Mientras el oleaje marcaba su cadencia contra el muelle Sebastián se me acercaba más despierto, más afable y más sonriente que yo. Eran las siete y estaría hasta mediodía. Así me dijo.
La noche anterior había mirado al cielo para predecir el tiempo. Desde que enviudara no tenía más pasatiempo, pues era bien sabido en el Puerto que no se le conocían vicios. Los vecinos no escuchaban la radio ni prendían el televisor para conocer el pronóstico meteorológico, con preguntarle a él bastaba.

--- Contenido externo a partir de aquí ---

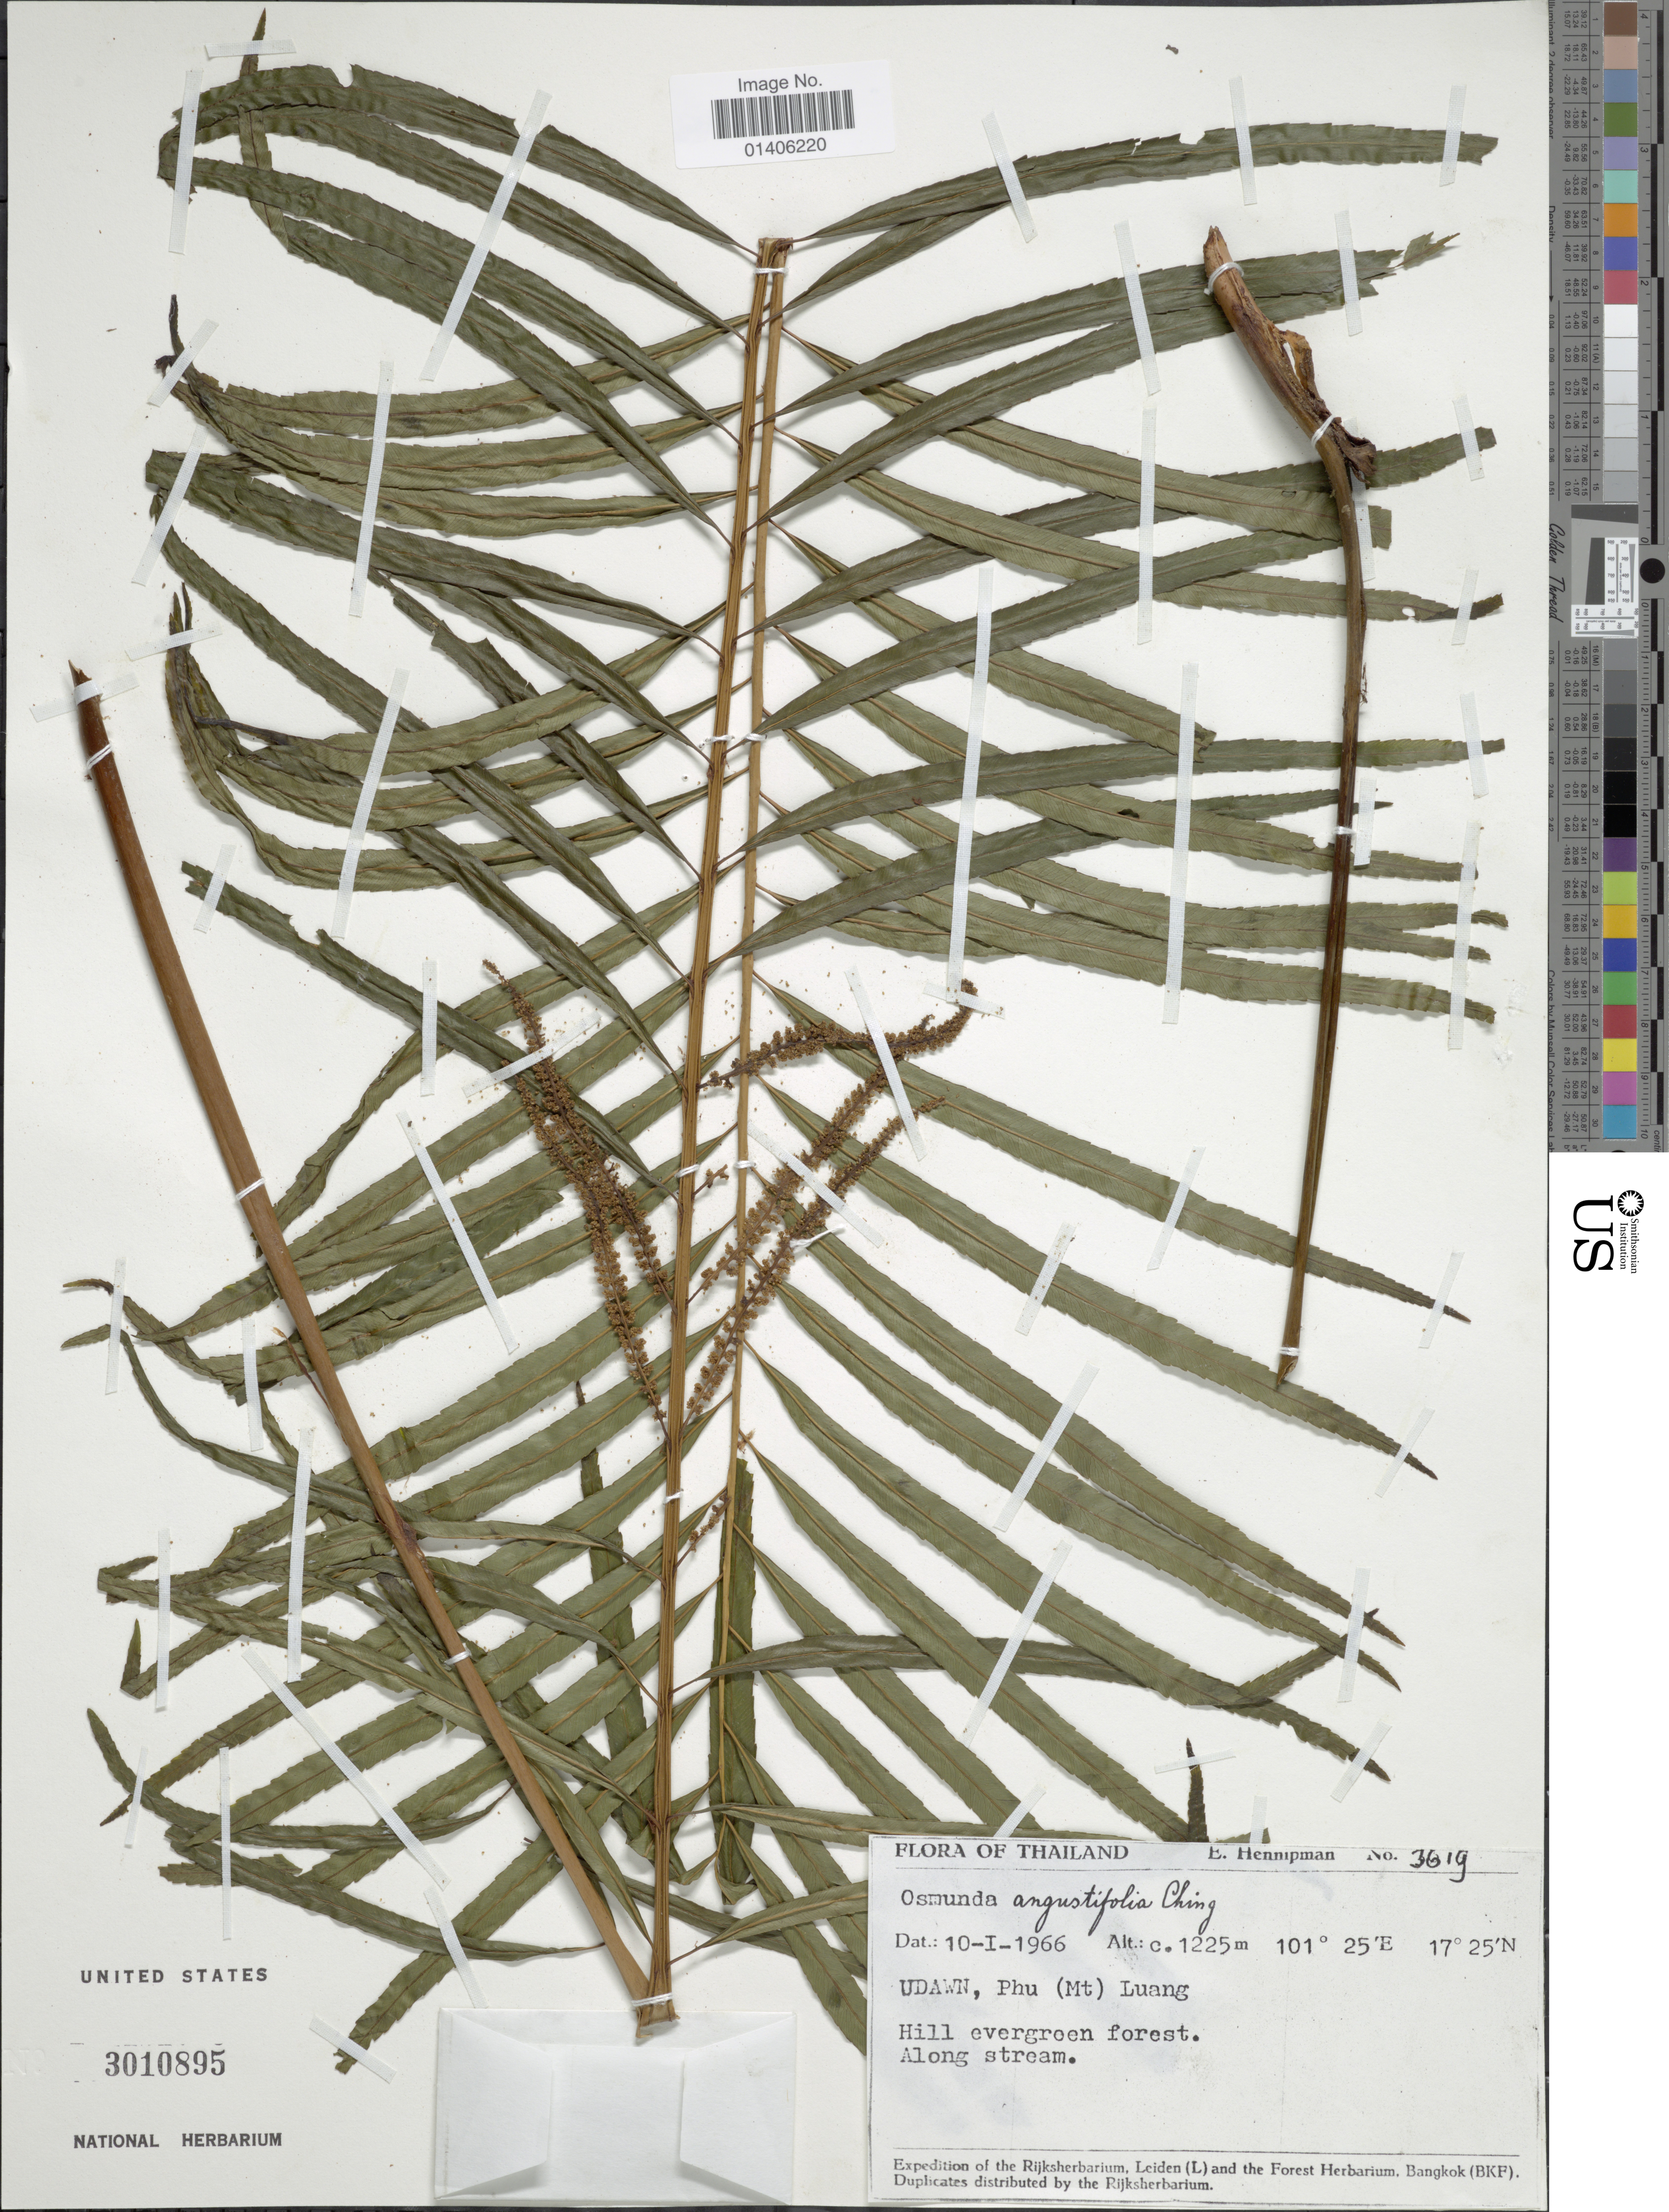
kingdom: Plantae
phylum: Tracheophyta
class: Polypodiopsida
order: Osmundales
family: Osmundaceae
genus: Osmunda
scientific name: Osmunda bromeliifolia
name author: (C. Presl) Copel.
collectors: E. Hennipman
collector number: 3619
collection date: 1966-01-10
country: Thailand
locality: Udawn, Phu (Mt) Luang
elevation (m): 1225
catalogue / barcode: US 3010895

Desde que murió Encarnación había descubierto, además, otra forma de pasar el tiempo, de matarlo: sin prisas, sentado en un muelle sin barcas atoradas, esperaba día tras día pescar algo más que la nada cotidiana. Los utensilios no le faltaban nunca: alicates, navaja, prismáticos, ganchos y bicheros de todos los tamaños, tirador, anzuelos, sacanzuelos, un par de cañas, la silla, el bocadillo, la cantimplora de agua y una petaquita llena de anís.
-¿Y para qué tanto cacharro? -le pregunté.
-¿Para qué? Porque hay que estar preparado para la felicidad.
Es una de las cosas más difíciles que conozco, la de prepararse para la felicidad y saber recibirla adecuadamente. A veces pasa a nuestro lado y ni la vemos.